The authors concluded that an 8-hour time-restricted eating window is a feasible, low-burden strategy that produces modest but meaningful weight loss in adults with obesity through a natural reduction in energy intake, without evidence of adverse effects on routine safety markers, including liver enzymes, over 12 weeks.


What This Means If You Fast

  • A basic 8-hour window can work without calorie counting. Participants ate freely within their window and still cut roughly 341 kcal/day on average — see our guide on 16:8 vs 18:6 fasting if you want to compare window lengths.
  • Liver enzymes likely won't move much if they're already normal. This study's stable ALT/AST results suggest people without elevated liver enzymes at baseline shouldn't expect big changes there — the bigger wins tend to show up in weight and intake. For people who do have elevated liver enzymes or diagnosed fatty liver, see our coverage of fasting and fatty liver disease.
  • Safety data supports starting simple. The absence of adverse changes in blood counts or disordered eating measures over 12 weeks is reassuring for people considering a straightforward 8-hour window as a starting point.
  • Weight loss here was modest, not dramatic. A 2.6% reduction over 12 weeks is a realistic expectation for time-restricted eating alone, without added calorie restriction or exercise.
  • This wasn't a fully randomized trial. The comparison data came from a historical/matched group rather than people randomized alongside the TRF participants, so treat the specific numbers as suggestive rather than definitive.

Study Limitations

  • Small sample size (23 participants), limiting statistical power, especially for secondary safety outcomes like liver enzymes.
  • Comparison group was historical/matched rather than concurrently randomized, which is a weaker design than a true RCT.
  • Short duration (12 weeks) — longer-term effects on liver markers remain unclear.
  • Energy intake was self-reported via food logs, introducing potential reporting bias.
  • Participants did not have confirmed liver disease at baseline, so results may not generalize to people with existing NAFLD or elevated liver enzymes.
  • This summary was written from model training knowledge due to network access restrictions (403 errors) on PubMed and publisher sites at generation time; readers should verify exact figures against the original publication.

Source

Gabel, K., Hoddy, K. K., Haggerty, N., Song, J., Kroeger, C. M., Trepanowski, J. F., Panda, S., & Varady, K. A. (2018). Effects of 8-hour time restricted feeding on body weight and metabolic disease risk factors in obese adults: A pilot study. Nutrition and Healthy Aging, 4(4), 345–353. PMID: 29951594


Frequently Asked Questions

Does 8-hour time-restricted eating change liver enzymes like ALT and AST?

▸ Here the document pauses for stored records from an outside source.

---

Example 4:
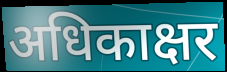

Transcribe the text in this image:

अधिकाक्षर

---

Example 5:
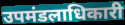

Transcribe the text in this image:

उपमंडलाधिकारी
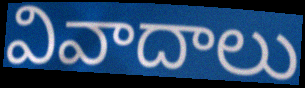
వివాదాలు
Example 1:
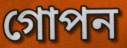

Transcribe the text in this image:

গোপন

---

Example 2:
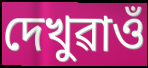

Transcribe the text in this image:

দেখুৱাওঁ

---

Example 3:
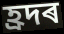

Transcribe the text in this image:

হ্ৰদৰ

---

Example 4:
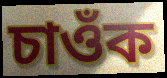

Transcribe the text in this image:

চাওঁক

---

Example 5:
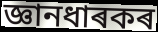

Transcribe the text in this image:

জ্ঞানধাৰকৰ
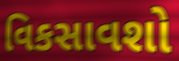
વિકસાવશો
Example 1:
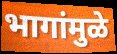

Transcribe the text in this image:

भागांमुळे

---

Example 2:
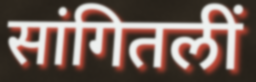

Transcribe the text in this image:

सांगितलीं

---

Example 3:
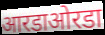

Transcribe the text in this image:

आरडाओरडा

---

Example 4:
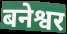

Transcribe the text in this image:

बनेश्वर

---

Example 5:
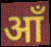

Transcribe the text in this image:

आँ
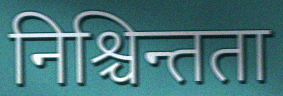
निश्चिन्तता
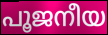
പൂജനീയ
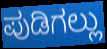
ಪುಡಿಗಲ್ಲು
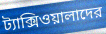
ট্যাক্সিওয়ালাদের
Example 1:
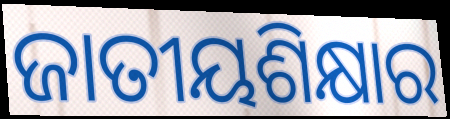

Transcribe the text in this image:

ଜାତୀୟଶିକ୍ଷାର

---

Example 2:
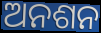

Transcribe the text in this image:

ଅନଶନ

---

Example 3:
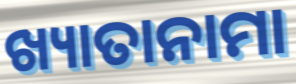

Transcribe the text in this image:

ଖ୍ୟାତାନାମା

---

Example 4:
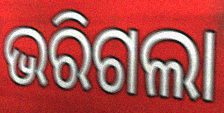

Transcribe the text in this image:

ଭରିଗଲା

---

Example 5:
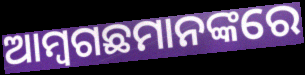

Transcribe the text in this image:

ଆମ୍ବଗଛମାନଙ୍କରେ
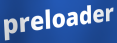
preloader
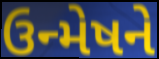
ઉન્મેષને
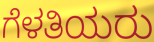
ಗೆಳತಿಯರು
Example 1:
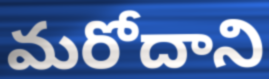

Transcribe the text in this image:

మరోదాని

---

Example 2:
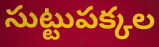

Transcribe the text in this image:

సుట్టుపక్కల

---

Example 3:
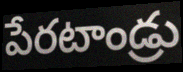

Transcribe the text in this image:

పేరటాండ్రు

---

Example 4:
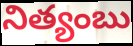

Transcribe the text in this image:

నిత్యంబు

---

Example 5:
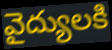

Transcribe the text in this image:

వైద్యులకి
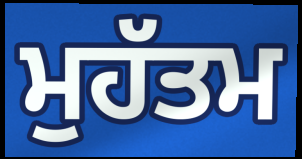
ਮੁਹੱਤਮ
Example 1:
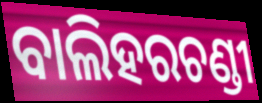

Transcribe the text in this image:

ବାଲିହରଚଣ୍ଡୀ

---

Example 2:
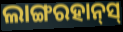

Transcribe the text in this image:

ଲାଙ୍ଗରହାନ୍‌ସ୍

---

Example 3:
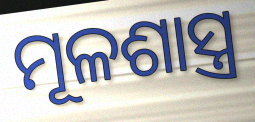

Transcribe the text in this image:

ମୂଳଶାସ୍ତ୍ର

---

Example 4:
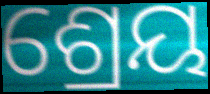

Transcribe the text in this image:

ଶ୍ରେୟ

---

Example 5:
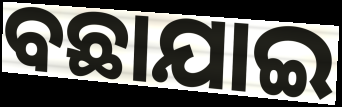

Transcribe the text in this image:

ବଛାଯାଇ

In this trial, ALT and AST did not change meaningfully over 12 weeks, likely because participants did not have elevated liver enzymes at baseline. Bigger liver enzyme changes tend to appear in studies that specifically enroll people already diagnosed with fatty liver disease.

How much weight did participants lose with 8-hour time-restricted eating?

Participants lost approximately 2.6% of body weight over 12 weeks, driven by a natural reduction in daily energy intake of roughly 341 kcal, without deliberately counting calories.

Is this study as strong as a randomized controlled trial?

Not quite — the comparison data came from a historical or matched group rather than participants randomized at the same time, which is a weaker study design than a true RCT. The findings are best treated as an early, suggestive pilot result.

Did 8-hour time-restricted eating cause any safety concerns?

No. The safety analysis found no significant adverse events and no negative changes in blood counts, body image, or disordered eating measures over the 12-week study period.

Do you need to count calories for an 8-hour eating window to work?

No. Participants in this study ate freely within their 8-hour window and still reduced their daily intake by roughly 341 calories on average without any deliberate calorie tracking.